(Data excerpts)

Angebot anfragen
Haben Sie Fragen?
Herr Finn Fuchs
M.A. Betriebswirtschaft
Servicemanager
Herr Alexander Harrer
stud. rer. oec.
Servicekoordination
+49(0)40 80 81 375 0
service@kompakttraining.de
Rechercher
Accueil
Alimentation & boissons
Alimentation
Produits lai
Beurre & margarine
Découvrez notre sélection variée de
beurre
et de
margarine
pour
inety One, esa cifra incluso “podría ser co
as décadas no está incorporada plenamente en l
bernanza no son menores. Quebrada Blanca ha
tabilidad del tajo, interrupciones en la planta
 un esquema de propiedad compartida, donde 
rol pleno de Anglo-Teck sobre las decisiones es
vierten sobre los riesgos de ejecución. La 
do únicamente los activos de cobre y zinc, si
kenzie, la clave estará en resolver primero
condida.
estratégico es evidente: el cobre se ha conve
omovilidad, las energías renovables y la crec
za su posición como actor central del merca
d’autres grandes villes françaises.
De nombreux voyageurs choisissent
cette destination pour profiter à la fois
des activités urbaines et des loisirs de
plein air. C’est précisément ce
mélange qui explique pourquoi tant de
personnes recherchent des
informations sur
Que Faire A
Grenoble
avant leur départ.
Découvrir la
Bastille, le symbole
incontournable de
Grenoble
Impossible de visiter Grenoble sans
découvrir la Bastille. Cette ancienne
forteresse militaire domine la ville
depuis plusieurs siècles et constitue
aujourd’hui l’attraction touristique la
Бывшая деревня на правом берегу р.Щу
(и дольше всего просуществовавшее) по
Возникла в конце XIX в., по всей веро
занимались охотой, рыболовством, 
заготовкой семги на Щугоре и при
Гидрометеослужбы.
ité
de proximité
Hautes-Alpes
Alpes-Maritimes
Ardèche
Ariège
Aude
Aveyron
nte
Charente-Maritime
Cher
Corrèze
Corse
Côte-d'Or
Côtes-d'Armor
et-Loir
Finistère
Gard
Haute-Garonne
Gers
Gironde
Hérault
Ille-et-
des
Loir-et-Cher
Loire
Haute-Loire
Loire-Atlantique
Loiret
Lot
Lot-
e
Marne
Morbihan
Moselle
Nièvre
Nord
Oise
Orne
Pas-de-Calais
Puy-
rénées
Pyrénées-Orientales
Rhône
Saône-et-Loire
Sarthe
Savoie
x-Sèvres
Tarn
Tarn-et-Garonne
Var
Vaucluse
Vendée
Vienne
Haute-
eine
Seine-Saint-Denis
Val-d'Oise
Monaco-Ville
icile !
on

Request
Write each line above out exactly.

Your response
Angebot anfragen
Haben Sie Fragen?
Herr Finn Fuchs
M.A. Betriebswirtschaft
Servicemanager
Herr Alexander Harrer
stud. rer. oec.
Servicekoordination
+49(0)40 80 81 375 0
service@kompakttraining.de
Rechercher
Accueil
Alimentation & boissons
Alimentation
Produits lai
Beurre & margarine
Découvrez notre sélection variée de
beurre
et de
margarine
pour
inety One, esa cifra incluso “podría ser co
as décadas no está incorporada plenamente en l
bernanza no son menores. Quebrada Blanca ha
tabilidad del tajo, interrupciones en la planta
 un esquema de propiedad compartida, donde 
rol pleno de Anglo-Teck sobre las decisiones es
vierten sobre los riesgos de ejecución. La 
do únicamente los activos de cobre y zinc, si
kenzie, la clave estará en resolver primero
condida.
estratégico es evidente: el cobre se ha conve
omovilidad, las energías renovables y la crec
za su posición como actor central del merca
d’autres grandes villes françaises.
De nombreux voyageurs choisissent
cette destination pour profiter à la fois
des activités urbaines et des loisirs de
plein air. C’est précisément ce
mélange qui explique pourquoi tant de
personnes recherchent des
informations sur
Que Faire A
Grenoble
avant leur départ.
Découvrir la
Bastille, le symbole
incontournable de
Grenoble
Impossible de visiter Grenoble sans
découvrir la Bastille. Cette ancienne
forteresse militaire domine la ville
depuis plusieurs siècles et constitue
aujourd’hui l’attraction touristique la
Бывшая деревня на правом берегу р.Щу
(и дольше всего просуществовавшее) по
Возникла в конце XIX в., по всей веро
занимались охотой, рыболовством, 
заготовкой семги на Щугоре и при
Гидрометеослужбы.
ité
de proximité
Hautes-Alpes
Alpes-Maritimes
Ardèche
Ariège
Aude
Aveyron
nte
Charente-Maritime
Cher
Corrèze
Corse
Côte-d'Or
Côtes-d'Armor
et-Loir
Finistère
Gard
Haute-Garonne
Gers
Gironde
Hérault
Ille-et-
des
Loir-et-Cher
Loire
Haute-Loire
Loire-Atlantique
Loiret
Lot
Lot-
e
Marne
Morbihan
Moselle
Nièvre
Nord
Oise
Orne
Pas-de-Calais
Puy-
rénées
Pyrénées-Orientales
Rhône
Saône-et-Loire
Sarthe
Savoie
x-Sèvres
Tarn
Tarn-et-Garonne
Var
Vaucluse
Vendée
Vienne
Haute-
eine
Seine-Saint-Denis
Val-d'Oise
Monaco-Ville
icile !
on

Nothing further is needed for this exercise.